ある人がねぇ、江戸さん初めて出て来(き)んしゃったて。そいぎぃ、ブラブラ、ブラブラあっちこっち見て回いよんしゃったぎぃ、一軒の茶店があったちゅうもん。そうして「お吸い物、お好み次第」ていう、看板のブラッて下がっとったちゅうもんねぇ。そいを見てさ、ああ、こりゃあ珍しかお吸い物ば吸おうと思うて、店に入(はい)んしゃったて。そうして、

「このお店では、どんな吸い物でも作るのかあ。『お好み次第』て、してあるから」て言うて、聞きんしゃったぎぃ、店の亭主が、

「はい。左様でございます。看板に書いてあるとおり、何(なん)なりともお申しつけくださいませ」て、こう言んしゃったちゅう。そいぎぃ、

「表に書いてあっ、『さいほくとう』ち言(ゅ)うとば頼む」ち言(ゅ)うて、注文しんしゃったちゅうもんねぇ。「さいほくとう」ち言(ゅ)うとば、注文しんしゃったて。

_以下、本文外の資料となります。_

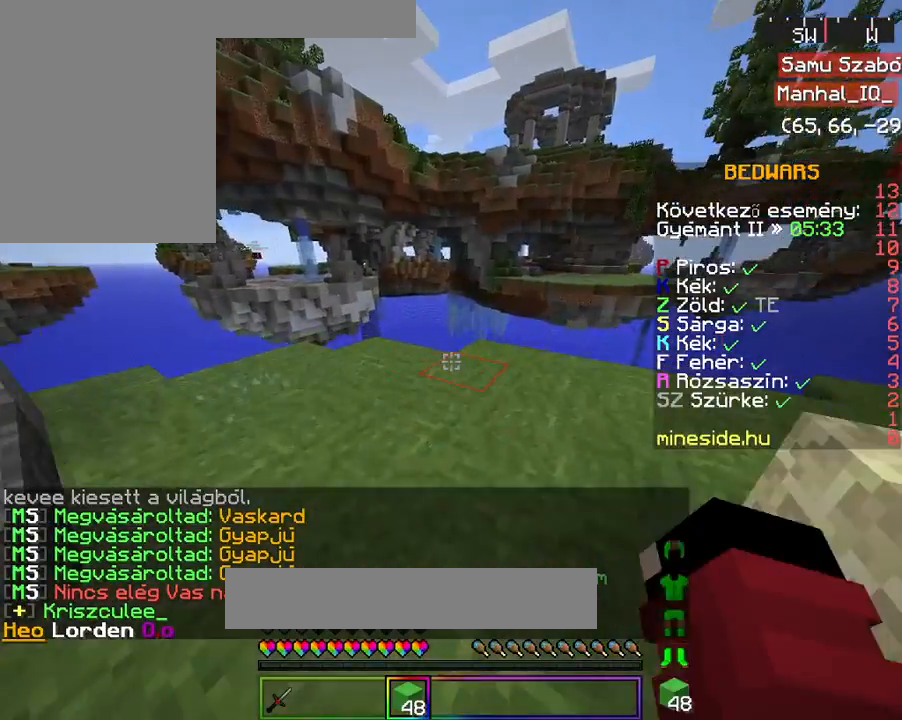
{"keys": ["w"], "mouse": ["right"], "events": [[67, "w", "up"], [467, "w", "down"]]}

「では、お客様、よろしゅうございます。すぐ料理して差し上げます」て言(い)うて、亭主は引っ込んだちゅうもんねぇ。そいで、一時(いっとき)ばっかいしたぎぃ、

「お待たせいたしました」ち言(ゅ)うて、持って来たてぇ。

蓋ば取ってみたぎさ、魚の骨ばっかいの吸い物じゃったちゅうもんねぇ。そいぎぃ、その男はねぇ、

「こりゃ、こりゃ、亭主、何じゃい。こりゃあ、魚の骨ばっかいやろうがあ」て言うと、亭主は平気な顔して、

「はい、左様でございます。お好みとおりの吸い物でございます。どうぞ、お静かに召し上がってください」て、こう挨拶(あいさつ)して行ったてぇ。そいぎねぇ、また、

「これ、これ。私は看板の『さいほくとう』ち言(ゅ)うとば注文したとぞ。こん魚の骨ばっかいのお吸い物は頼んだ覚えはなか」て、ムッとして言うと、亭主は、

「また、柔らかい物腰で、左様ですとも、『さいほくとう』のご注文であったから、みな身みのない骨ばっかいな、お吸い物でお作りしたのでございますよ」て、こう言んしゃったわけぇ。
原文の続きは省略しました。